Figure 1: Bland and Altman plot. Individual difference in relative VO2 (mL/ kg/min) between Test 1 and 2, plotted against individual mean (Test 1 and 2) relative VO2 (mL/kg/min). Dashed line shows the group mean relative Vo2 between Test 1 and 2 (-0.1 mL/kg/min). The 95% upper and lower limits of agreement represent 2 standard deviations above and below the group mean difference in relative VO2 between Test 1 and 2 (-4.5 to 4.4).
Discussion
This study investigated the test-retest reliability of cardiorespiratory variables measured with a Metamax 3B and polar heart rate monitor during overground walking after stroke. All ICCs were greater than 0.76, demonstrating excellent reliability.

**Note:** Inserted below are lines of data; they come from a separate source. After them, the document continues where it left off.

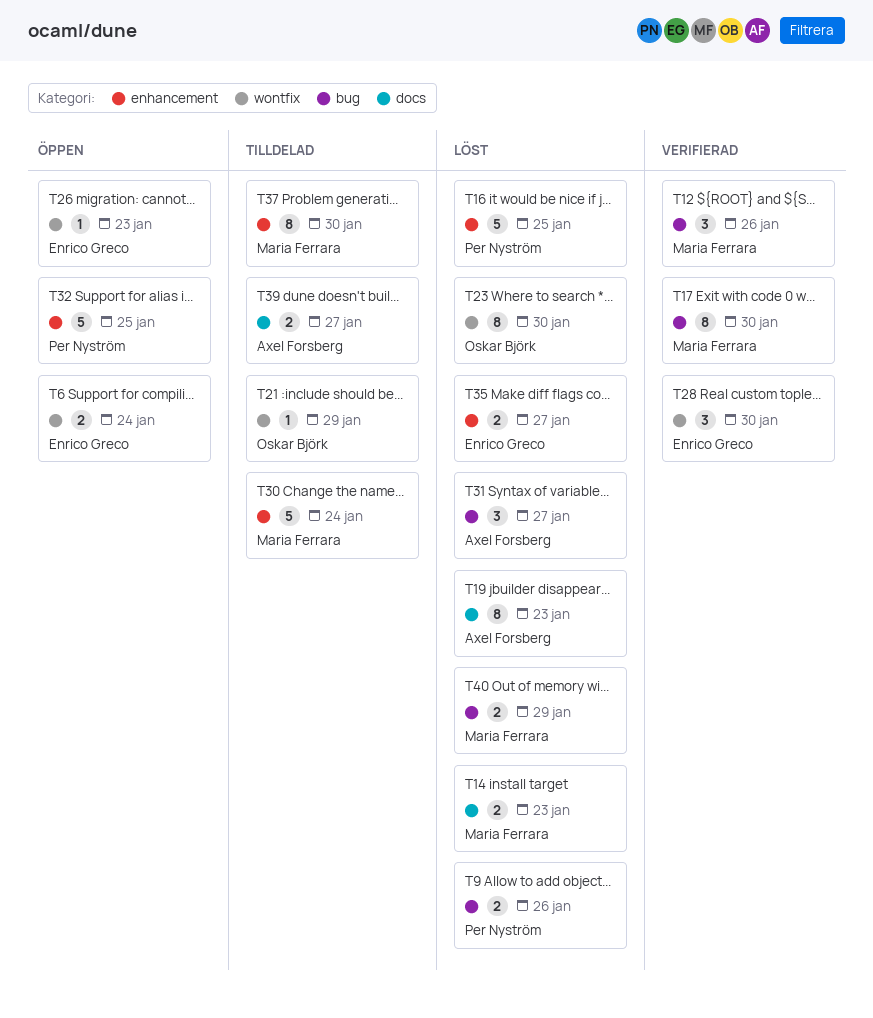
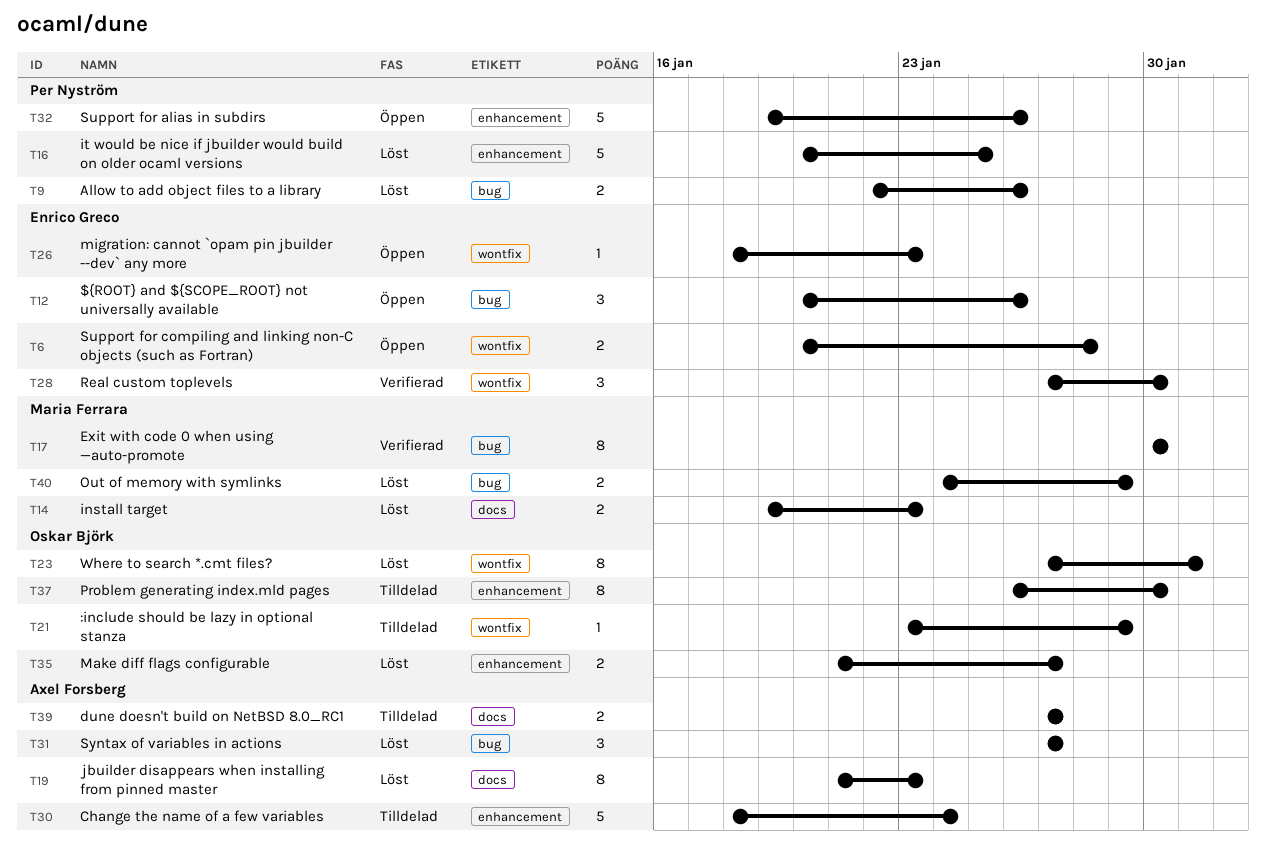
T6, due: Jan 24 -> Jan 28
T12, status: Verifierad -> Öppen
T12, owner: Maria Ferrara -> Enrico Greco
T23, due: Jan 30 -> Jan 31
T30, owner: Maria Ferrara -> Axel Forsberg
T32, due: Jan 25 -> Jan 26
T35, owner: Enrico Greco -> Oskar Björk
T37, owner: Maria Ferrara -> Oskar Björk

In addition, the mean difference between the tests was small (0-4%) and the SEM% was below 15%. The Bland Altman plot of the relative Vo2 also indicated high agreement between the tests. Since all four methods of investigating test-retest reliability produced similar results, it can be concluded the Metamax 3B is stable during overground walking in subjects with stroke.

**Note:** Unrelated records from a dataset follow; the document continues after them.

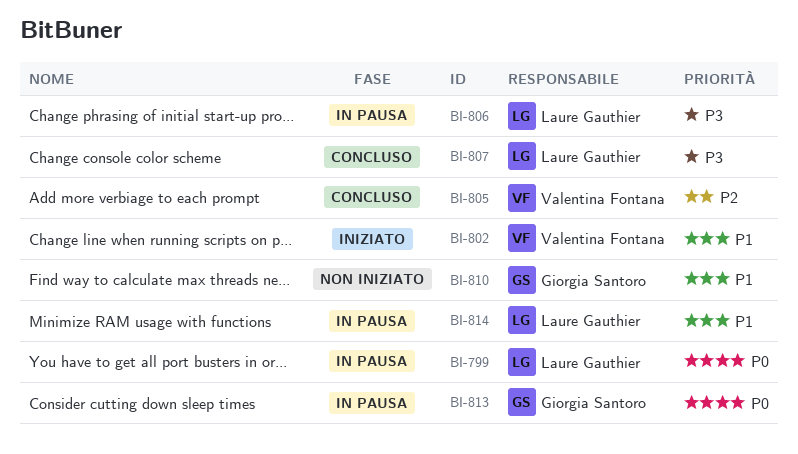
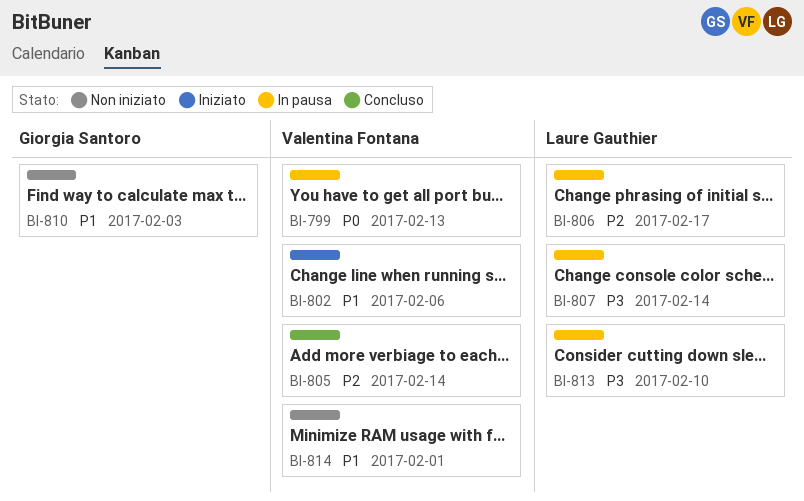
BI-799, owner: Laure Gauthier -> Valentina Fontana
BI-806, priority: P3 -> P2
BI-807, status: Concluso -> In pausa
BI-813, owner: Giorgia Santoro -> Laure Gauthier
BI-813, priority: P0 -> P3
BI-814, status: In pausa -> Non iniziato
BI-814, owner: Laure Gauthier -> Valentina Fontana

The investigation of test-retest reliability was carried-out, following rigorous methods. The sample of subjects with stroke had a time after stroke (mean 30 months, SD 17) and was not undergoing rehabilitation. This sample was chosen to ensure stability of their walking patterns across the tests. The similarity in distance covered during the 6MWT between tests 1 and 2 illustrates that walking capacity contributed little to the error in test-retest reliability. In addition, the sample reflects a broad range of walking ability, contributing to generalization of the results. While on average they walked at 66% of normal speed according to their ages [23], and covered 67% of the normal distance during 6MWT [23], their walking speeds ranged from 0.4 to 1.1 m/s and walking distances from 115 to 618 m.

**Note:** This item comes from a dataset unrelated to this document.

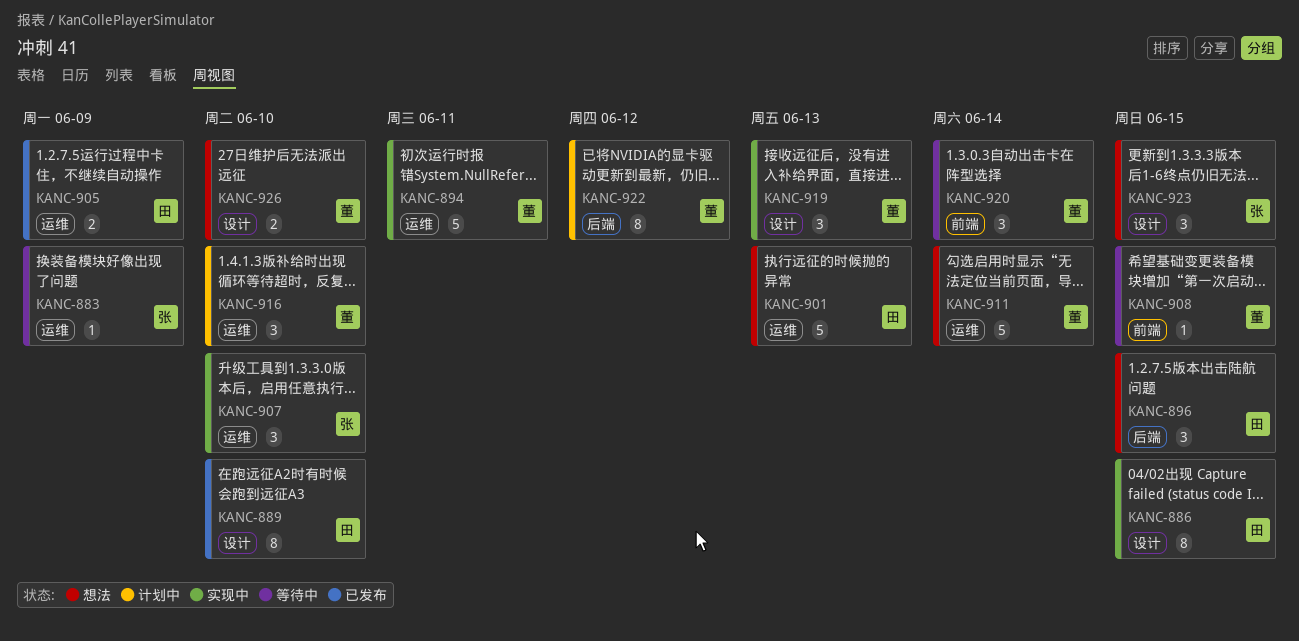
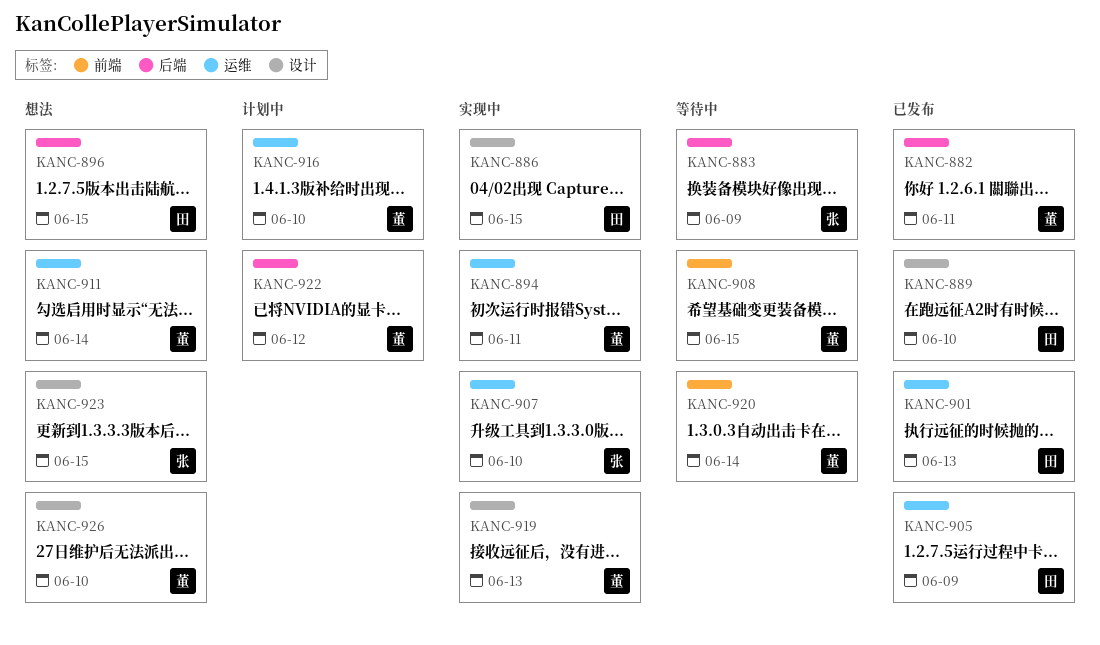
KANC-882: none -> present
KANC-883, label: 运维 -> 后端
KANC-901, status: 想法 -> 已发布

The reliability and use of the Metamax 3B has been firmly established for healthy individuals during everyday activities and incremental tests [11,24,25]. In subjects with stroke, the reliability of another portable monitoring equipment – K4b2 (COSMED USA; Chicago, IL) has been recently established [26]. The ICCs of the cardiorespiratory variables between the two 6MWT with 23 chronic stroke individuals ranged from 0.66 to 0.95. The ICC values from the K4b2 plus polar the heart rate monitor were similar to the findings of the present study with the Metamax 3B plus polar heart rate monitor and both reflected excellent reliability (> 0.75) [19] for relative Vo2 (0.90 vs 0.80), absolute Vo2o2 (0.93 vs 0.85), VCO2 (0.93 vs 0.76), VE (0.95 vs 0.81) and HR (0.76 vs 0.92). Only RER was not excellent from the K4b2 (0.66 vs 0.97). The combination of these findings suggests that portable monitoring equipment is reliable for the assessment of cardiorespiratory variables during an everyday activity – overground walking – after stroke. This is important for the investigation of energy expenditure of subjects after stroke during everyday activity within community settings.
Conclusions
The results of the present study reinforce the reliability of the Metamax 3B, since excellent ICCs were found for all cardiorespiratory variables during the 6MWT. Therefore, the Metamax 3B can provide stable measurement during overground walking by subjects with stroke.